Przed wiernymi fanami smartfonów LG czeka naprawdę trudna decyzja. Któremu producentowi tym razem zaufać podczas zakupu nowego urządzenia? Co prawda część smartfonów od Koreańczyków załapie się jeszcze na nadchodzące aktualizacje systemu Android, jednak taśmy produkcyjne wydały już swoje ostatnie tchnienie. Mimo że LG nie mogło pochwalić się znaczącymi udziałami na rynku mobilnym, to na dotychczasowych klientów marki chętnych jak widać nie brakuje.

smartfon LG Rollable smartphone
LG Rollable – jeden z ostatnich wynalazków Koreańczyków, który nigdy nie ujrzy światła dziennego (źródło: YouTube / LG Global)

Apple chce sprzedawać iPhone’y w sklepach LG

Według najnowszego raportu Business Korea, Apple ma w planach rozpocząć sprzedaż swoich flagowych produktów w około 400 oficjalnych sklepach LG rozsianych po całej Korei Południowej. Już teraz mieszkańcy tego kraju mogą skorzystać ze specjalnie przygotowanej dla nich oferty i kupić taniej nowego iPhone’a, jeżeli zdecydują się rozstać ze swoim smartfonem LG.

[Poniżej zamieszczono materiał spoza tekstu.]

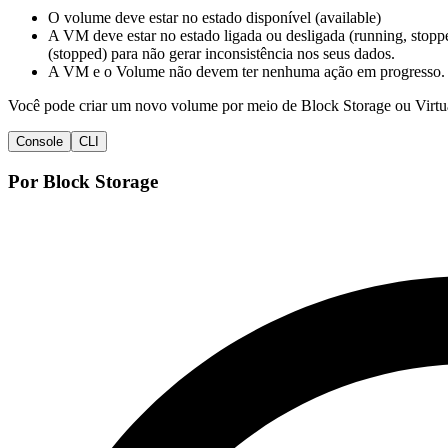
Alterar tipo de
O volume deve estar no estado disponível (available)
volume
A VM deve estar no estado ligada ou desligada (running, sto
Consultar
(stopped) para não gerar inconsistência nos seus dados.
detalhes de um
A VM e o Volume não devem ter nenhuma ação em progresso.
volume
Formatar e
Você pode criar um novo volume por meio de Block Storage ou Virtu
montar um
volume
Console
CLI
Anexar Volume
a uma Instância
Por Block Storage
Desanexar
Volume de uma
Instância
Redimensionar
o volume
Estender um
Disco Anexado
Tipos de Volumes
Snapshots
Explicações complementares
Referência da API
Redes
Banco de dados
Gerenciamento de contêineres
DevOps & Ferramentas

Mówi się o tym, jakoby w wyżej wspomnianych salonach pojawiły się dedykowane kąciki Apple, w których znalazłyby m.in. nowe iPhone’y, iPady oraz Apple Watche, a stanowiska osobiście mieliby nadzorować pracownicy Apple lub wyszkoleni w tym zakresie ich odpowiednicy z LG. Wspominano również o możliwości sprzedaży MacBooków i komputerów iMac/Mac, jednak ten pomysł spotkał się z ostrą krytyką Koreańczyków, którzy konkurują w tym segmencie z innymi producentami ultrabooków serią LG Gram.

LG Gram 2021 laptop
Linia LG Gram 2021 (źródło: LG)

Przedstawiciele LG zwracają uwagę na to, że rozmowy się nie skończyły i jeszcze wszystko może się w tej materii zmienić. Na razie obydwie strony wypowiadają się o potencjalnej współpracy w dość oszczędny sposób, komentując wszystkie pojawiające się pytania zbiórczo: „Nic nie zostało jeszcze ostatecznie ustalone” i „Badane są różne możliwości”.